08. As rosas não falam.
Linda música ou linda declaração de amor? Eu não sei. Curiosidade sobre a música. Dona Zica, esposa do Cartola, ganhou um ramalhete de rosas e colocou-as no jardim. No outro dia, muitas haviam desabrochado. Ao perguntar a Cartola o motivo, ele respondeu: "Não tenho como saber, as rosas não falam". A frase ficou no subconsciente dele e alguns minutos depois, a letra estava pronta. Lembra do analfabeto? Ele escreveu que "as rosas não falam, simplesmente as rosas exalam, o perfume que roubam de ti...". Levem meu diploma. De nada adiantou ter papel de formado. Pra mim, um dos versos mais bonitos já escritos na música mundial. Azar de quem não entende Português.
09. Sei chorar.
Essa é boa. Confesso que essa eu consigo imaginar acontecendo. A música não é boa apenas por lembrar que no amor aprende-se muito mais a sofrer do que a amar. Isso é fato. Sofre-se várias e várias vezes até amar uma vez. A parte que deixa a faixa emblemática é quando ele fala que hoje chora e a mulher que ele adora talvez também chore, mas nos braços de outro, sorri e repete as mesmas promessas que fez para ele, mentindo. A conclusão dele é que sempre estamos iludidos no amor. Entendo que nos enganamos pois sem ser assim jamais seríamos felizes. Ficaríamos paranoicos. Algo a se pensar.
10. Ensaboa mulata.
Essa música não seria executada hoje. Seria racismo. Afinal, uma mulata ensaboando conota que as negras são domésticas.

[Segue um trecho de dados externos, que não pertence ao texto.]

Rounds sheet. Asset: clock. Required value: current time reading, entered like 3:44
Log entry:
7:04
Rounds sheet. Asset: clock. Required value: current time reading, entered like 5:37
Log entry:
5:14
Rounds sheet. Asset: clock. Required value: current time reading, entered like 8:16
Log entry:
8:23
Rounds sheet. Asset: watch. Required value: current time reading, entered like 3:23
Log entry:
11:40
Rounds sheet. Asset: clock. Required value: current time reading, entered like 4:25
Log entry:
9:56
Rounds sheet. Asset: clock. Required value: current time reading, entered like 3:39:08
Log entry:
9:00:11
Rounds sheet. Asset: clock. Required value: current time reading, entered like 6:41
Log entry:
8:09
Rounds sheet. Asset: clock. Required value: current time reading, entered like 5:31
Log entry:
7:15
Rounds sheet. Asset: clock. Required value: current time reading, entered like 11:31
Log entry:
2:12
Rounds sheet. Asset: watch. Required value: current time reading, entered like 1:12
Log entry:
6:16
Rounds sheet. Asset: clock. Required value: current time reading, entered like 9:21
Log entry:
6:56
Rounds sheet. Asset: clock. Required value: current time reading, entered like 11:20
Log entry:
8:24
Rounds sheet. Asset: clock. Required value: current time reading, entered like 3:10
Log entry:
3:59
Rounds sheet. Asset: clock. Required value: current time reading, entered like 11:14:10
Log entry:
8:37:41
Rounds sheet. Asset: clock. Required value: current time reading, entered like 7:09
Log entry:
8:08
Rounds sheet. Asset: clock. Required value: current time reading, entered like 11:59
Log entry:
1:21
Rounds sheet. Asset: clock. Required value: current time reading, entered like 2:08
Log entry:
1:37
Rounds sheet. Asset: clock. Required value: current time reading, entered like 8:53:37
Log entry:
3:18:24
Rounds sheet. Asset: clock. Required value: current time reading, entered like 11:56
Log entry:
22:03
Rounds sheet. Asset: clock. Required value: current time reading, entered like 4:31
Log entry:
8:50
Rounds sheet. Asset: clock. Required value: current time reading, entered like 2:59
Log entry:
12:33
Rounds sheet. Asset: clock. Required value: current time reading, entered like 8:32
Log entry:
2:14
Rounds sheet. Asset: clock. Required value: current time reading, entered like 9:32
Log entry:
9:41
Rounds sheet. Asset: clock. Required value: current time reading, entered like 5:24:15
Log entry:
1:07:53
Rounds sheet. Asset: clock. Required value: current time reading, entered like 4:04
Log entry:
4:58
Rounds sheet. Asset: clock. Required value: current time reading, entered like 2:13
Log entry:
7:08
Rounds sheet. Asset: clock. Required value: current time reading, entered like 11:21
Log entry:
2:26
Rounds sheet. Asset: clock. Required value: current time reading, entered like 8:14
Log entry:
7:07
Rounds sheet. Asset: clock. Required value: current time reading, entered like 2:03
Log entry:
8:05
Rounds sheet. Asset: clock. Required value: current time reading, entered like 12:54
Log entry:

Claro que ninguém vai ler a letra para perceber que ela fala que "estou lavando a minha roupa". A música é simples e tem uma característica curiosa. A canção é um canto de trabalho. Música que tem como característica principal a repetição, letra simples e que remete à atividade desenvolvida. Para a época, música normal de um tempo onde não via-se maldade em tudo que escreve-se mas aceita-se coisa pior em outros setores da sociedade (sim, estou falando de novo de todos os políticos, todos).
11. Senhora tentação.
Essa faixa é chamada de "meu drama" mas ficou conhecida como "senhora tentação". Essa é direta também. Ele está apaixonado pela primeira vez e não está conseguindo entender o que é esse sentimento. Não está acostumado a pensar na pessoa o tempo inteiro, sentir saudades, lembrar do cheiro dela a todo instante, dos olhos, das mãos... tudo confunde a cabeça dele. Até a batatinha frita. Ele lembra que apenas ela pode fazer com que isso passe. Apesar disso, ele ainda duvida se isso é de verdade ou é apenas uma ilusão.
12. Cordas de aço.
Aqui temos o amigo fiel do sambista. O violão. Ele entende porque a tristeza toma conta da alma, porque a alegria sumiu. Aquela mulher, ele acredita, ainda o espera. Um dia, os 3 poderão ir para casa cantando. No momento, apenas ele e o confidente violão conversam sobre esse abandono. Música típica da boemia.